Enki simulations¶

Genaration of simulations¶

class generate_simulation_data.GenerateSimulationData¶

classmethod check_dataset_conformity(runs_dir, runs_img, title, dataset, net_input, communication)¶

Generate a scatter plot to check the conformity of the dataset. The plot will show the distribution of the input sensing, in particular, as the difference between the front sensor and the mean of the rear sensors, with respect to the output control of the datasets.

Parameters

• runs_dir – directory containing the simulation

• runs_img – directory containing the simulation images

• title – title of the plot

• dataset – name of the dataset

• net_input – input of the net between prox_values, prox_comm or all_sensors

• communication – states if the communication is used by the network

classmethod generate_dict(myt, n_sim, s, comm=None)¶

Save all the information of the agent in a dictionary.

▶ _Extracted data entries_

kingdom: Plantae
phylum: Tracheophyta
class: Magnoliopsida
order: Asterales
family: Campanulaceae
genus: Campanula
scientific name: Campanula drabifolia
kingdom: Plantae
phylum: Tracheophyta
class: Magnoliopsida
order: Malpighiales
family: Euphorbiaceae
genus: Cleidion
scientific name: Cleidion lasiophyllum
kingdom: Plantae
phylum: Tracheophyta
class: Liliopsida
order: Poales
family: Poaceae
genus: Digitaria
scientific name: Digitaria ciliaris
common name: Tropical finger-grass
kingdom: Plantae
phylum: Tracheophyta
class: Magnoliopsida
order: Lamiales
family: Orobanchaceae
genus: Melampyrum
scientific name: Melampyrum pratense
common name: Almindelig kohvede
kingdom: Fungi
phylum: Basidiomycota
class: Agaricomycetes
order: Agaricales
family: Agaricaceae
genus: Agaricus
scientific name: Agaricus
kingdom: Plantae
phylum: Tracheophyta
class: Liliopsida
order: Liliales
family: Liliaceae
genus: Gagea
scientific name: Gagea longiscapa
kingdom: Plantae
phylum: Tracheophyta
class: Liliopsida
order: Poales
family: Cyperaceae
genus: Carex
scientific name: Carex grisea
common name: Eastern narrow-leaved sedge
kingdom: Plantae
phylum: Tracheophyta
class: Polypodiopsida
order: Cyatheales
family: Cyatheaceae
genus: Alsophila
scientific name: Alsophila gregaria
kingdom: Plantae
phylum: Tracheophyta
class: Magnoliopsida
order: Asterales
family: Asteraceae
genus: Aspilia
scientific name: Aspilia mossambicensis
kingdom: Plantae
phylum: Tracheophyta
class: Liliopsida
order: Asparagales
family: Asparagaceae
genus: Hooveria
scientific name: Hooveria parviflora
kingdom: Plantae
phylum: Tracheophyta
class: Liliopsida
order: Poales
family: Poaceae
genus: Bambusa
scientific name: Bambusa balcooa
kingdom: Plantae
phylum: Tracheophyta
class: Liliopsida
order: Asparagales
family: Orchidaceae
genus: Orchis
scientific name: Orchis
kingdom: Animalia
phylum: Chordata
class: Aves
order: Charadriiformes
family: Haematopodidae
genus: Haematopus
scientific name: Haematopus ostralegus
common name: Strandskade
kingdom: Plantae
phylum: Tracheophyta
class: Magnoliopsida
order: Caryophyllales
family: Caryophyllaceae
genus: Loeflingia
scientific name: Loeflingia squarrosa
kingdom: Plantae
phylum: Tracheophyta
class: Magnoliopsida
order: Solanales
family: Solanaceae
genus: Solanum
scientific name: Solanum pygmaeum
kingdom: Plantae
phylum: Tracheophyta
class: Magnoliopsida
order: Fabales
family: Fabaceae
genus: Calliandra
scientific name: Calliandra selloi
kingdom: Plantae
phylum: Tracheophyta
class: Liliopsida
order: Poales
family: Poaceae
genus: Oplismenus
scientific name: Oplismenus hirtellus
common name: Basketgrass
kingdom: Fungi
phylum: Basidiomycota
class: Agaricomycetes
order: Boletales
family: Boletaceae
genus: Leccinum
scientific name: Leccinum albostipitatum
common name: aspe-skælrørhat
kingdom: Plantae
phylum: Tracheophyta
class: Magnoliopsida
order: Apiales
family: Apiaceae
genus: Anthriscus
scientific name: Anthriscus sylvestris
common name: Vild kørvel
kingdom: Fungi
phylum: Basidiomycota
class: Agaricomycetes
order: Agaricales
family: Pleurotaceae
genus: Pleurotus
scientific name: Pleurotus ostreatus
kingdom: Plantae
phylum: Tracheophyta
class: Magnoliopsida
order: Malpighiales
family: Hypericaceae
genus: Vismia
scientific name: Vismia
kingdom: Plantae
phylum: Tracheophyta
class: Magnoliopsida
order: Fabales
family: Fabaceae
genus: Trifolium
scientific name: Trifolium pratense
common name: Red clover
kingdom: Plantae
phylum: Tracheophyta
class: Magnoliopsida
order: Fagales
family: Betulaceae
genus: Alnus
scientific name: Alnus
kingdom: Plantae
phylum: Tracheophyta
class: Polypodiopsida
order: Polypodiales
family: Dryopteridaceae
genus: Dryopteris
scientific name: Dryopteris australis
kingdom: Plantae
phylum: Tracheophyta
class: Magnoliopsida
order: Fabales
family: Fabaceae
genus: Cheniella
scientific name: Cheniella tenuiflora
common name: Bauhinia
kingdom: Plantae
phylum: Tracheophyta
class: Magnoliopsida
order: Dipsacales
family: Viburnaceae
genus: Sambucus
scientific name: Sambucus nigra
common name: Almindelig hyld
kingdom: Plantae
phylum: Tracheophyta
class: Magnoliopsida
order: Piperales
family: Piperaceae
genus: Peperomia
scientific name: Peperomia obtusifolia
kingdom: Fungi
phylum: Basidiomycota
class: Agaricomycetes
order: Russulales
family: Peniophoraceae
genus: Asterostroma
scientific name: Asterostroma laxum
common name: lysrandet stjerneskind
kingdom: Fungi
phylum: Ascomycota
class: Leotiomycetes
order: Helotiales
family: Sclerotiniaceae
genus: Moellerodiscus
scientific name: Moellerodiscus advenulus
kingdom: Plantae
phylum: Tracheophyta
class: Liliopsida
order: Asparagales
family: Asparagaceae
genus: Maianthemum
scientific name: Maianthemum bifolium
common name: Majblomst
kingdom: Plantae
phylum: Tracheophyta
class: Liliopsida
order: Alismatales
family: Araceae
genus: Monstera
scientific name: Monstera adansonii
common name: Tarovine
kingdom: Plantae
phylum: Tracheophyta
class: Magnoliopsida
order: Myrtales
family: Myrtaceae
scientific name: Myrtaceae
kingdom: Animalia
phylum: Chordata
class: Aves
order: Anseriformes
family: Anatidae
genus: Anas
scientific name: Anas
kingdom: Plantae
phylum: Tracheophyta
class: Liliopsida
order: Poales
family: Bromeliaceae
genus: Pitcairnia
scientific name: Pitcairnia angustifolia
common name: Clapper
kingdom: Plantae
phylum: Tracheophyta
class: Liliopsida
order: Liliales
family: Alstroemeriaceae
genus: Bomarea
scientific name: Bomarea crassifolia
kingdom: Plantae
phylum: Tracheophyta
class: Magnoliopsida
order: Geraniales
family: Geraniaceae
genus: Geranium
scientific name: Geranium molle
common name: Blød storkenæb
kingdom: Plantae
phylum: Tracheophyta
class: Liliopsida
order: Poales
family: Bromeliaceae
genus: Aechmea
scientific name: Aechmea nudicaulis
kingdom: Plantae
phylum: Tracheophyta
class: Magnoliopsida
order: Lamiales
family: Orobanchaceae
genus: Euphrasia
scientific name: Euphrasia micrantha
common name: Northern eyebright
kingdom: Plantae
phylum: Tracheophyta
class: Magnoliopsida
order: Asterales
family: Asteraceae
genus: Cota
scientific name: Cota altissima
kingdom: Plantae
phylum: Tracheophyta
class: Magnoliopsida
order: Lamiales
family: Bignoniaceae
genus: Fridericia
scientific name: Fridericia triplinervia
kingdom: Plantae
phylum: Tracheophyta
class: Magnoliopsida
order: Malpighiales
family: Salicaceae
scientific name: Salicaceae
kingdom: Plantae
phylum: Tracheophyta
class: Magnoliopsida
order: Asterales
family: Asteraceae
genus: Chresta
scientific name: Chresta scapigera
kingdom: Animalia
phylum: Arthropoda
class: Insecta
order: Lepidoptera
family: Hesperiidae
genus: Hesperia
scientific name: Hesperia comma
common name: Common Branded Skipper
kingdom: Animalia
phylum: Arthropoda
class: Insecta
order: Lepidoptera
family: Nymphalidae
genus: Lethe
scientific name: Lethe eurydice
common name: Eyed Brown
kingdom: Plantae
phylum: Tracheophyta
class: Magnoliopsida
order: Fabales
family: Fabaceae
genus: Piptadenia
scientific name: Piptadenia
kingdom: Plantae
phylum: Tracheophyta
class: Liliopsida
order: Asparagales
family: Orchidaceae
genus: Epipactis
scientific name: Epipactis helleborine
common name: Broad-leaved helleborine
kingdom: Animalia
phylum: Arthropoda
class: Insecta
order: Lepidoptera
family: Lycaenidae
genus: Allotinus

▶ _Short exercise A_
According to the Enki simulations documentation, what values can the net_input parameter take?
▶ _Short exercise B_
Write the next part of the Enki simulations documentation, picking up right after its final sentence.

▶ _Exercise answer A_
prox_values, prox_comm or all_sensors

▶ _Exercise answer B_
Parameters

• myt – agent

• n_sim – index of the simulation

• s – index of the timestep

• comm – boolean, True if the dataset is generated using the learned model with communication

Return dictionary

• ‘run’: n_sim,

• ‘timestep’: s,

• ‘name’: myt.name,

• ‘index’: myt.index,

• ‘myt_quantity’: myt.controller.N,

• ‘net_input’: myt.controller.net_input,

• ‘prox_values’: prox_values,

• ‘prox_comm’: utils.parse_prox_comm(prox_comm),

• ‘all_sensors’: all_sensors,

• ‘initial_position’: myt.initial_position,

• ‘position’: myt.position,

• ‘angle’: myt.angle,

• ‘goal_position’: myt.goal_position,

• ‘goal_angle’: myt.goal_angle,

• ‘motor_left_target’: myt.motor_left_target,

• ‘motor_right_target’: myt.motor_right_target,

• ‘goal_position_distance’: myt.goal_position[0] - myt.position[0],

• ‘goal_position_distance_absolute’: abs(myt.goal_position[0] - myt.position[0])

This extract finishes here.